Meet Dr. Nancy Schoenborn, Co-Director of the Stakeholder Engagement Core at JH AITC. By day, she serves as an Associate Professor of Medicine at the Johns Hopkins School of Medicine. Dr. Schoenborn's research is twofold: within JH AITC, she focuses on identifying key priorities that AI should target to benefit older adults. Outside of JH AITC, her work centers on decision-making and communication with older adults to promote patient-centered care. Notably, she has been recognized for her contributions to the field, receiving the Outstanding Junior Investigator of the Year award from the American Geriatrics Society in 2019, and her research has been funded by organizations such as the National Institute on Aging and the American Cancer Society. Join us as we explore how Dr. Schoenborn is ensuring that stakeholder voices are not only heard, but are integral in shaping the future of AI in geriatric care.
#1 - Can you share with us a little about your work or research?
As Co-Director of the Stakeholder Engagement Core, we have several research projects ongoing to better understand what are the most important priorities that AI should be targeting. Outside of my role for JH AITC, I study decision-making and communication with older adults to promote patient-centered care.
#2 - What initially drew you to this intersection of AI, AgeTech, aging, and dementia? Is there a personal story or motivation behind your commitment to this field?
I see older adults with and without dementia regularly in my clinical practice. I see the joy and strength as well as the needs and challenges. As my research focuses on patient-centered care and understanding patient preferences and priorities, I became interested when the opportunity came along to make sure stakeholder voices are heard in leveraging AI to promote older adults' health and well-being.
#3 - In your view, where is the biggest gap in the current landscape of aging and dementia research and care, and how can AI and emerging technologies help bridge this?
There are lots of gaps and challenges, but the top three issues are caregiver support, especially for those who care for patients with dementia; care coordination across all settings and provider types; and maintaining safety at home without intruding on one's independence.

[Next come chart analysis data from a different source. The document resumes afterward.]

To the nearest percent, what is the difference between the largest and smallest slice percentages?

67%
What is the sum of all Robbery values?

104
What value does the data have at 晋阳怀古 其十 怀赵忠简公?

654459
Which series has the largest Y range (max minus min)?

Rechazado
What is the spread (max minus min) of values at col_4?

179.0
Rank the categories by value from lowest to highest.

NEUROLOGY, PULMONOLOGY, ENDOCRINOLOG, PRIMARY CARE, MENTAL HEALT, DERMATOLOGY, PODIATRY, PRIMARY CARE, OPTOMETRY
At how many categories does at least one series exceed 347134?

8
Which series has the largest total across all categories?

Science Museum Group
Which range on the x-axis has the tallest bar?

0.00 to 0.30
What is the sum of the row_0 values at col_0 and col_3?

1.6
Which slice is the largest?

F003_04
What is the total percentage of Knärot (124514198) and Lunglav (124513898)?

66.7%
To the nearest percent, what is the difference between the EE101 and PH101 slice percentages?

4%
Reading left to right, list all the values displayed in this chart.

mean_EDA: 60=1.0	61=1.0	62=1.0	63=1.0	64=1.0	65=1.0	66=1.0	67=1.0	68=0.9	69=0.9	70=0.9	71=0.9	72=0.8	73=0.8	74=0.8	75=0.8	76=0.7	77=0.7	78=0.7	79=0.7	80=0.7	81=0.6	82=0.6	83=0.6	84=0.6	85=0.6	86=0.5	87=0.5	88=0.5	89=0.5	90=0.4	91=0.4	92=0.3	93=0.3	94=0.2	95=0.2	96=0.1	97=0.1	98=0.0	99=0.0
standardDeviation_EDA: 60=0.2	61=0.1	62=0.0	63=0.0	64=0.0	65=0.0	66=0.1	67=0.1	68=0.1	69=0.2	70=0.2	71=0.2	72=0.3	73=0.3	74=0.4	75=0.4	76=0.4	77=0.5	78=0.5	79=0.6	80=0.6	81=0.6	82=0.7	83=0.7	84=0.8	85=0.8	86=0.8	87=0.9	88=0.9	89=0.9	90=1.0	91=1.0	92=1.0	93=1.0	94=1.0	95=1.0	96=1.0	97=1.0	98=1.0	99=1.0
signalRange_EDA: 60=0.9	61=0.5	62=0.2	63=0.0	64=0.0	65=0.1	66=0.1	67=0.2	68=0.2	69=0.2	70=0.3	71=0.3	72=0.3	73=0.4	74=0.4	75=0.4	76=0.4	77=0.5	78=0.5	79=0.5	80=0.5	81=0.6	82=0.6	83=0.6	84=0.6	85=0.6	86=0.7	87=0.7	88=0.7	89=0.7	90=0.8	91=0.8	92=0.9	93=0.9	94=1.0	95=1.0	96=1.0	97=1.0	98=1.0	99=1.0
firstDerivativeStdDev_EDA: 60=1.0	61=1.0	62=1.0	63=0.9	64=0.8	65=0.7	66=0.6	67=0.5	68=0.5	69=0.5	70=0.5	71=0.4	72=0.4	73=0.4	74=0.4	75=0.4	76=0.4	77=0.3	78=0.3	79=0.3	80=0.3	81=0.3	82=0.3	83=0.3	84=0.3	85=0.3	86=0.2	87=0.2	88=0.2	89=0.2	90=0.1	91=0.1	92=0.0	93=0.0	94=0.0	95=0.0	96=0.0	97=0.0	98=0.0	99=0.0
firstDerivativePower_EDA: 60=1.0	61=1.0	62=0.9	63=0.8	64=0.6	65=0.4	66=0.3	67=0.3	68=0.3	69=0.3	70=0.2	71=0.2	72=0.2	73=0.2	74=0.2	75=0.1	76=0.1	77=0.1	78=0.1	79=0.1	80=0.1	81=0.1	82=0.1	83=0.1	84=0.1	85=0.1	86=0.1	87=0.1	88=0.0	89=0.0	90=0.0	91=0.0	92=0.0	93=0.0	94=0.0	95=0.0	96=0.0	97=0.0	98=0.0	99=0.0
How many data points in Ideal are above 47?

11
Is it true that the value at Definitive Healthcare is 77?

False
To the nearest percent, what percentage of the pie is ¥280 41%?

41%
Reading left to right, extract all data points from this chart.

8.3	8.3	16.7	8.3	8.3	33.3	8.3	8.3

#4 - Any words of wisdom for budding startups or researchers eager to dive into the AI and AgeTech space?
Please, please talk to the end users at the earliest stage of design—talk to the patients, the caregivers, and the frontline clinicians who will use the technology. This increases the relevance and uptake of the product tremendously if you understand from step one what are the needs and what are the barriers to technology adoption.
#5 - Outside of the lab or office, what’s a hobby or activity you're passionate about?
I love to bake and cook; it's a relaxing activity that is naturally productive and creative at the same time.